There’s a trick here, though—can you see it? If you’re committing to these tiny wins, you will need to plan and prepare for them. When will you check in with yourself—as part of your morning routine, at lunch, or before bed? When will you write, read, or exercise? Try tying it to an existing habit (like listening when you brush your teeth, journaling with lunch, or doing 10 squats every time you go to the bathroom) is an easy way keep it consistent. Where are you going to get that baby carrot or spinach? You’ll have to make sure you have fresh or frozen veggies on every shopping list.
Putting it together
It seems like reading one paragraph, doing 2 minutes of stair-climbs, or eating a single carrot isn’t going to be enough to get you to your health goal. But so often, resolutions fail because our goals are too grand, too demanding, or too numerous. If you don’t have a habit of exercising, expecting to jump into an hour a day, five days a week on January 1st is setting yourself up for failure (unless you have no kids and no job). And a list that’s a mile long (I’m going to read and work out and floss) burns you out even faster.
Instead, make the habit itself the goal. Create a habit of carving out time for movement. Create the habit of reaching for veggies with your snack.
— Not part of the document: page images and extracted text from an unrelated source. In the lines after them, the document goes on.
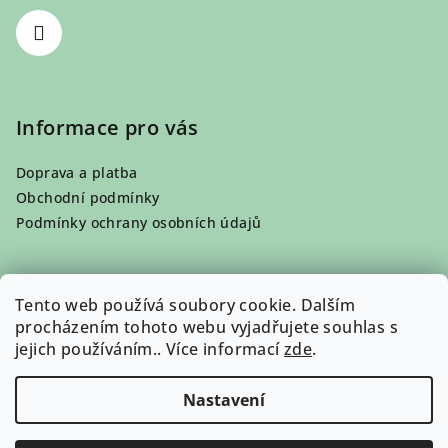
í
Informace pro vás
Doprava a platba
Obchodní podmínky
Podmínky ochrany osobních údajů
Tento web používá soubory cookie. Dalším
Přijímáme online platby
procházením tohoto webu vyjadřujete souhlas s
jejich používáním.. Více informací
zde
.
Nastavení
Copyright 2026
Organico
. Všechna práva vyhrazena.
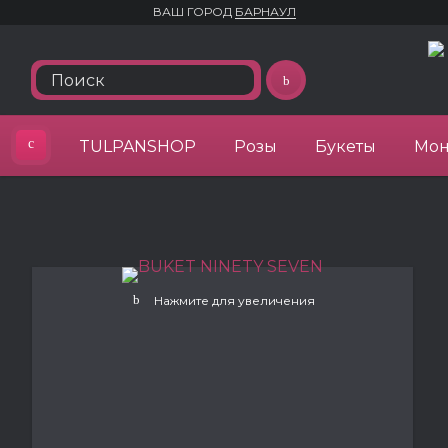
ВАШ ГОРОД
БАРНАУЛ
TULPANSHOP
Розы
Букеты
Мон
Нажмите для увеличения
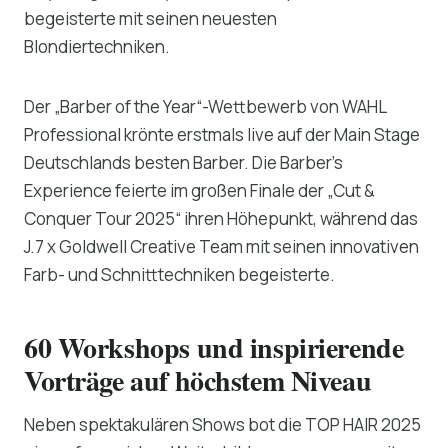
begeisterte mit seinen neuesten
Blondiertechniken.
Der „Barber of the Year“-Wettbewerb von WAHL
Professional krönte erstmals live auf der Main Stage
Deutschlands besten Barber. Die Barber’s
Experience feierte im großen Finale der „Cut &
Conquer Tour 2025“ ihren Höhepunkt, während das
J.7 x Goldwell Creative Team mit seinen innovativen
Farb- und Schnitttechniken begeisterte.
60 Workshops und inspirierende
Vorträge auf höchstem Niveau
Neben spektakulären Shows bot die TOP HAIR 2025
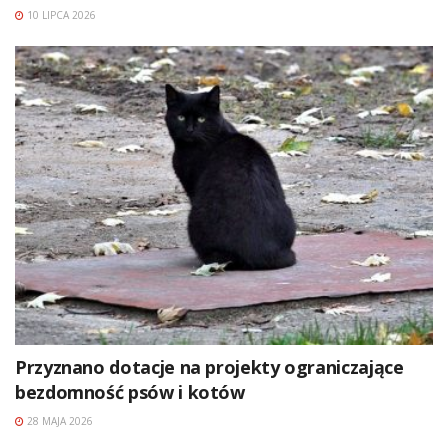
10 LIPCA 2026
Przyznano dotacje na projekty ograniczające
bezdomność psów i kotów
28 MAJA 2026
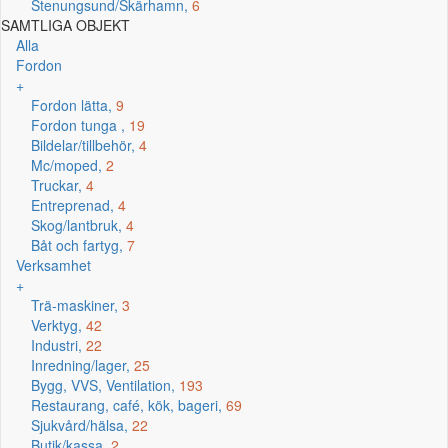
Stenungsund/Skärhamn,
6
SAMTLIGA OBJEKT
Alla
Fordon
+
Fordon lätta,
9
Fordon tunga ,
19
Bildelar/tillbehör,
4
Mc/moped,
2
Truckar,
4
Entreprenad,
4
Skog/lantbruk,
4
Båt och fartyg,
7
Verksamhet
+
Trä-maskiner,
3
Verktyg,
42
Industri,
22
Inredning/lager,
25
Bygg, VVS, Ventilation,
193
Restaurang, café, kök, bageri,
69
Sjukvård/hälsa,
22
Butik/kassa,
2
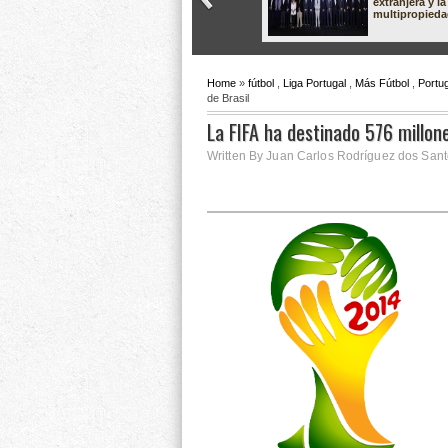
extranjera y la
multipropied
Home
»
fútbol
,
Liga Portugal
,
Más Fútbol
,
Portug
de Brasil
La FIFA ha destinado 576 millone
Written By Juan Carlos Rodríguez dos Santo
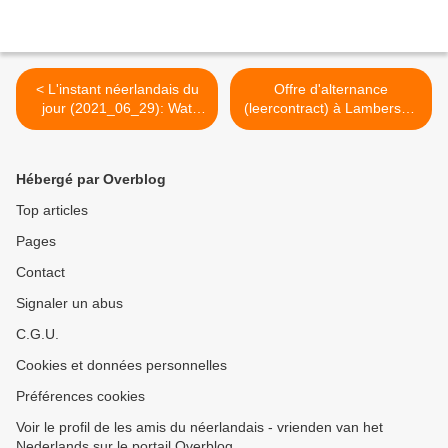
< L'instant néerlandais du
Offre d'alternance
jour (2021_06_29): Wat
(leercontract) à Lambersart
jammer!
>
Hébergé par Overblog
Top articles
Pages
Contact
Signaler un abus
C.G.U.
Cookies et données personnelles
Préférences cookies
Voir le profil de les amis du néerlandais - vrienden van het
Nederlands sur le portail Overblog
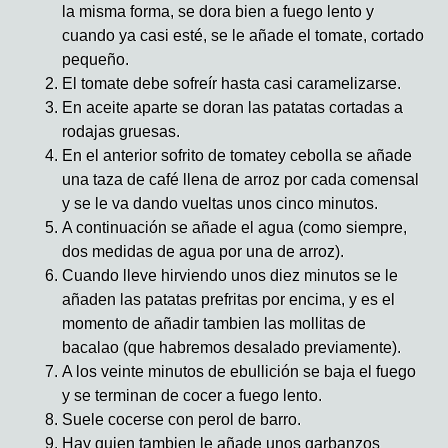
la misma forma, se dora bien a fuego lento y
cuando ya casi esté, se le añade el tomate, cortado
pequeño.
El tomate debe sofreír hasta casi caramelizarse.
En aceite aparte se doran las patatas cortadas a
rodajas gruesas.
En el anterior sofrito de tomatey cebolla se añade
una taza de café llena de arroz por cada comensal
y se le va dando vueltas unos cinco minutos.
A continuación se añade el agua (como siempre,
dos medidas de agua por una de arroz).
Cuando lleve hirviendo unos diez minutos se le
añaden las patatas prefritas por encima, y es el
momento de añadir tambien las mollitas de
bacalao (que habremos desalado previamente).
A los veinte minutos de ebullición se baja el fuego
y se terminan de cocer a fuego lento.
Suele cocerse con perol de barro.
Hay quien tambien le añade unos garbanzos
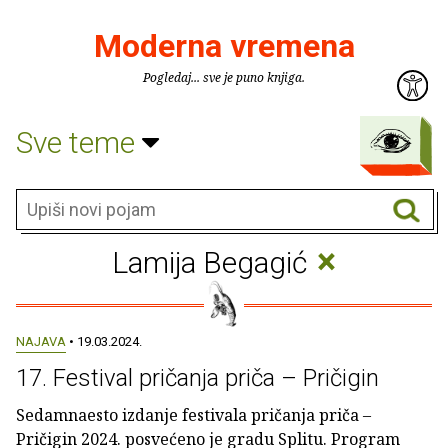
Moderna vremena
Pogledaj... sve je puno knjiga.
Sve teme
×
Lamija Begagić
NAJAVA
• 19.03.2024.
17. Festival pričanja priča – Pričigin
Sedamnaesto izdanje festivala pričanja priča –
Pričigin 2024. posvećeno je gradu Splitu. Program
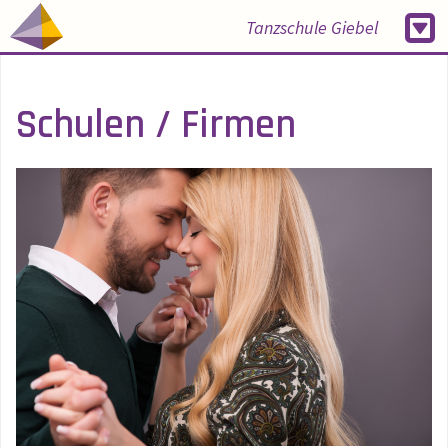
Tanzschule Giebel
Schulen / Firmen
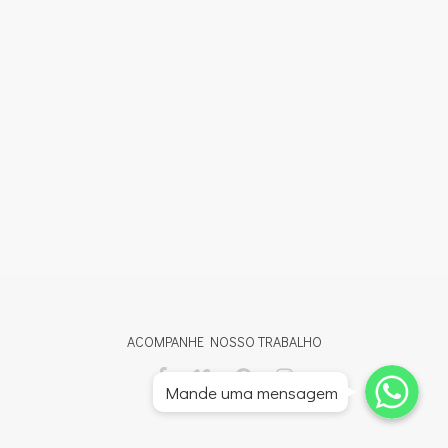
ACOMPANHE NOSSO TRABALHO
Whatsapp
Whatsapp
Mande uma mensagem
Whatsapp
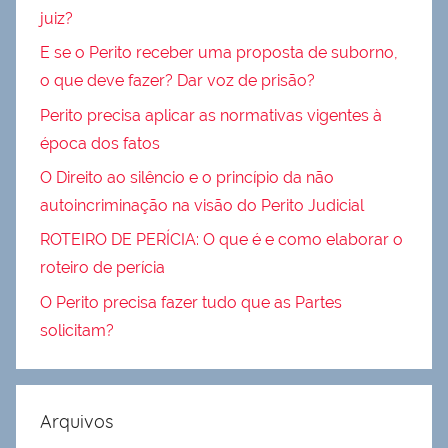
juiz?
E se o Perito receber uma proposta de suborno,
o que deve fazer? Dar voz de prisão?
Perito precisa aplicar as normativas vigentes à
época dos fatos
O Direito ao silêncio e o princípio da não
autoincriminação na visão do Perito Judicial
ROTEIRO DE PERÍCIA: O que é e como elaborar o
roteiro de perícia
O Perito precisa fazer tudo que as Partes
solicitam?
Arquivos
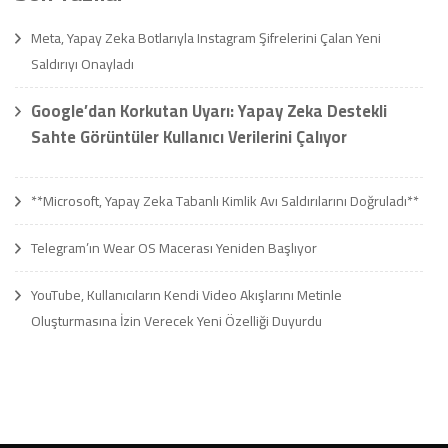
Meta, Yapay Zeka Botlarıyla Instagram Şifrelerini Çalan Yeni
Saldırıyı Onayladı
Google’dan Korkutan Uyarı: Yapay Zeka Destekli
Sahte Görüntüler Kullanıcı Verilerini Çalıyor
**Microsoft, Yapay Zeka Tabanlı Kimlik Avı Saldırılarını Doğruladı**
Telegram’ın Wear OS Macerası Yeniden Başlıyor
YouTube, Kullanıcıların Kendi Video Akışlarını Metinle
Oluşturmasına İzin Verecek Yeni Özelliği Duyurdu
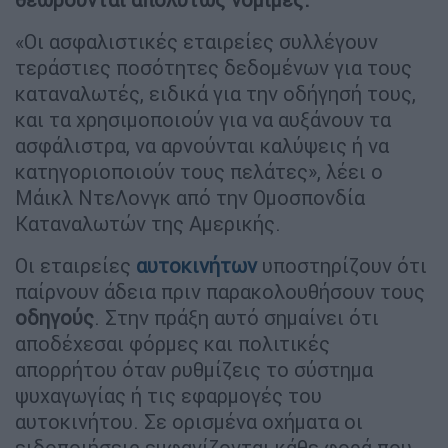
«Οι ασφαλιστικές εταιρείες συλλέγουν
τεράστιες ποσότητες δεδομένων για τους
καταναλωτές, ειδικά για την οδήγησή τους,
και τα χρησιμοποιούν για να αυξάνουν τα
ασφάλιστρα, να αρνούνται καλύψεις ή να
κατηγοριοποιούν τους πελάτες», λέει ο
Μάικλ ΝτεΛονγκ από την Ομοσπονδία
Καταναλωτών της Αμερικής.
Οι εταιρείες
αυτοκινήτων
υποστηρίζουν ότι
παίρνουν άδεια πριν παρακολουθήσουν τους
οδηγούς
. Στην πράξη αυτό σημαίνει ότι
αποδέχεσαι φόρμες και πολιτικές
απορρήτου όταν ρυθμίζεις το σύστημα
ψυχαγωγίας ή τις εφαρμογές του
αυτοκινήτου. Σε ορισμένα οχήματα οι
ειδοποιήσεις εμφανίζονται κάθε φορά που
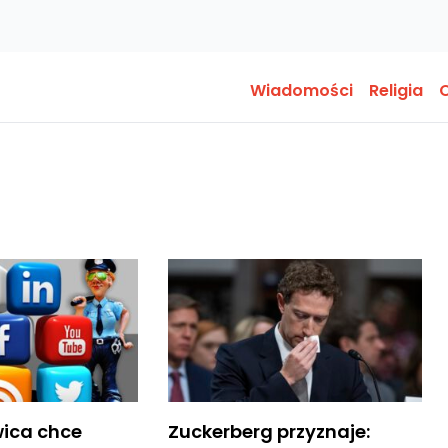
Wiadomości
Religia
O
wica chce
Zuckerberg przyznaje:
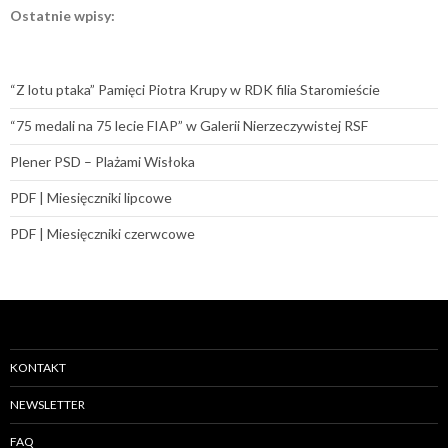
Ostatnie wpisy:
“Z lotu ptaka” Pamięci Piotra Krupy w RDK filia Staromieście
“75 medali na 75 lecie FIAP” w Galerii Nierzeczywistej RSF
Plener PSD – Plażami Wisłoka
PDF | Miesięczniki lipcowe
PDF | Miesięczniki czerwcowe
KONTAKT
NEWSLETTER
FAQ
Create the habit of having a book nearby. Then, we’re going to practice carving out time, space, and energy to uphold those tiny habits by employing a pause, checking in with ourselves, and holding our boundaries. If you can make this happen consistently, trust me—the rest will follow.
Habits don’t change overnight, especially when they’re uncomfortable. But these two concrete actions can help you create the foundation of your new year’s goals, and offers you a specific plan to help you truly succeed with your New Year’s resolution.